Losing sleep over a stressful situation is common. Many of us have spent sleepless nights before an important event — like a job interview, an exam, or a public speech. Sleep deprivation reveals itself through dark circles and puffy eyes. Stress affects the body's salt balance, which causes the eyes to hold water and swell up. Stress also causes the delicate capillaries around your eyes to leak blood, which spreads under the skin. On getting oxidized, it turns purple, giving you that sleep-deprived look.

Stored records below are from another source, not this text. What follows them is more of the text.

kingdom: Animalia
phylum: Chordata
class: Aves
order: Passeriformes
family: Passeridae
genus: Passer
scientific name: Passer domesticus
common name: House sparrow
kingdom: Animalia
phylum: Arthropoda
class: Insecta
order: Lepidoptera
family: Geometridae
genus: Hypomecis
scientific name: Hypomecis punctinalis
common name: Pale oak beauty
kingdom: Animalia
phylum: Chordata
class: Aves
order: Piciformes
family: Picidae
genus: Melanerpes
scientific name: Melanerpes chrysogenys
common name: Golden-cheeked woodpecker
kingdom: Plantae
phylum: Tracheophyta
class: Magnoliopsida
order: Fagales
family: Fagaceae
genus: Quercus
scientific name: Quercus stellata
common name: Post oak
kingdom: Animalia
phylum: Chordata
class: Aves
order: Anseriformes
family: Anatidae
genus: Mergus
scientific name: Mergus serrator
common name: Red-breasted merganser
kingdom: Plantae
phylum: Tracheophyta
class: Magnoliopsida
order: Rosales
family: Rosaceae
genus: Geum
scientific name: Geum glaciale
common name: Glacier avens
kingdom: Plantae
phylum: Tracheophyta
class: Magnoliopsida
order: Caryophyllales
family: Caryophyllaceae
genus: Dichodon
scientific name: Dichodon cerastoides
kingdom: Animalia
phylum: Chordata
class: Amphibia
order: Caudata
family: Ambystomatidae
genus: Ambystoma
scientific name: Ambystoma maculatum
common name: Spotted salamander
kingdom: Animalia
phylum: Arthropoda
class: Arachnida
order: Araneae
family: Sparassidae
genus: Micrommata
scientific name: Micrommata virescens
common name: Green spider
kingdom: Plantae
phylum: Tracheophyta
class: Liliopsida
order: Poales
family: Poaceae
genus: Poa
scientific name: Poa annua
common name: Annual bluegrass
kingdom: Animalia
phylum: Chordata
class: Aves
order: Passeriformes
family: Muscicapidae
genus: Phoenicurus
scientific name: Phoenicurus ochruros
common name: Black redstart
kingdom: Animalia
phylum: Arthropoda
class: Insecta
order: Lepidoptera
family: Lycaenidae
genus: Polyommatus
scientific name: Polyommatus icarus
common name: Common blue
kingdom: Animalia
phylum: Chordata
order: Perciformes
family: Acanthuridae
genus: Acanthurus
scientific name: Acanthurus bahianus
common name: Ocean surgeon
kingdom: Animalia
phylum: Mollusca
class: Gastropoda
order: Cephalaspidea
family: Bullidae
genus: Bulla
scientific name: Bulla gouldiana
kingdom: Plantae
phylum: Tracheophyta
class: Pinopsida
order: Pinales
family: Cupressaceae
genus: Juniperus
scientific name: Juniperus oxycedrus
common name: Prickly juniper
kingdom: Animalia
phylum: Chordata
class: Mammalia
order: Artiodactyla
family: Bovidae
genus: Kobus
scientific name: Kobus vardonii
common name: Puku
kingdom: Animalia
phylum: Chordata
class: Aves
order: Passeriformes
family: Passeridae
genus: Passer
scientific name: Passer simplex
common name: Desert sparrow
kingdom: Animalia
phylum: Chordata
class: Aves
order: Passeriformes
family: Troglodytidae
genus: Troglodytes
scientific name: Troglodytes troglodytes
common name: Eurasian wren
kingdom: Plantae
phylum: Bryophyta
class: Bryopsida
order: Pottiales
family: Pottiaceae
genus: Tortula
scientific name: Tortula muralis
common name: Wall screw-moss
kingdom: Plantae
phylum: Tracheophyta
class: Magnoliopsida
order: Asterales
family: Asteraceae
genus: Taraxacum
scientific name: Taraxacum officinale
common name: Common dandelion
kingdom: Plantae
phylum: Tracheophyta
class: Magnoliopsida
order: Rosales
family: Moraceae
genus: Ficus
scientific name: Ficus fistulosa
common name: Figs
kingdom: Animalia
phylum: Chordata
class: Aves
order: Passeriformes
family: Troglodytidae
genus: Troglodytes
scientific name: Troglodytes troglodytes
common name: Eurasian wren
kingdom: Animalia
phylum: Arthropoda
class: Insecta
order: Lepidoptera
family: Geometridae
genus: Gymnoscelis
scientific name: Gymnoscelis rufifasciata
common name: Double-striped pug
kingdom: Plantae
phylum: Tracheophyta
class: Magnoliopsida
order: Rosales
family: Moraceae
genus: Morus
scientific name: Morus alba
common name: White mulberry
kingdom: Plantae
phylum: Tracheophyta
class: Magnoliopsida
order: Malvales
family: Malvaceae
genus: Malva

Remember to take care of yourself. Eat healthily, sleep well, and consult a medical professional to manage the stress. In the meantime, cold compresses can help clear the puffiness.

Wrinkles and Fine Lines

Chronic stress can lead to high cortisol levels, causing fine lines and wrinkles to appear. Cortisol breaks down collagen and hampers the skin's ability to build collagen and elastin naturally in the long run. Wrinkles are a direct result of the loss of these fibers that prevent the skin from premature sagging. Stress also disrupts your anti-aging skin care routine because when you're distracted by whatever's making you anxious, it's easy to forget to care for the skin.

Delayed Wound Healing

Chronic stress weakens the epidermis. This has a negative impact on the skin's ability to act as a barrier. The resultant water loss hampers the skin's ability to heal wounds. Specific research in this area has found that even minimally invasive injuries take much longer to heal during periods of stress as compared to wounds sustained under non-stressful situations. The immune system is integral to wound healing, and stress affects its normal functioning. Cortisol is quite sensitive to stress. A higher cortisol level interrupts healing activities, such as the creation of pro-inflammatory cytokines at the site of the wound.

Thinner, More Sensitive Skin

An abnormally high level of cortisol makes your skin thinner. It breaks down dermal proteins, making your skin appear paper-thin, causing it to bruise and tear easily. But it is important to remember that there may be other reasons your skin is displaying these symptoms. It could be due to aging or serious conditions like Cushing's Syndrome. If you feel that's what you might be experiencing, do consult with your doctor for a diagnosis.

Stress Rashes

Under stress, your body releases surplus chemicals, such as neurotransmitters and neuropeptides. These chemicals affect your body’s response to several functions. The results of this can range from inflammation to sensitive skin and other unpleasant skin situations. You can deal with mild and moderate rashes using cold compresses and over-the-counter medication. However, you may need to consult a dermatologist if the flare-ups are more frequent or severe. Stress also aggravates existing skin conditions such as rosacea and psoriasis.

While these are all unpleasant displays of stress, the good news is that they are manageable. You can prevent them if you can learn to manage your stress positively. You can beat stress by trying out a variety of relaxation techniques, such as meditation, yoga, exercise, and deep breathing. Also, consult with a dermatologist, who can help you treat any existing skin problems.

Everyone goes through some pressure at some point in their lives. But it's important to take care of yourself and not let the stress get to you — or your skin.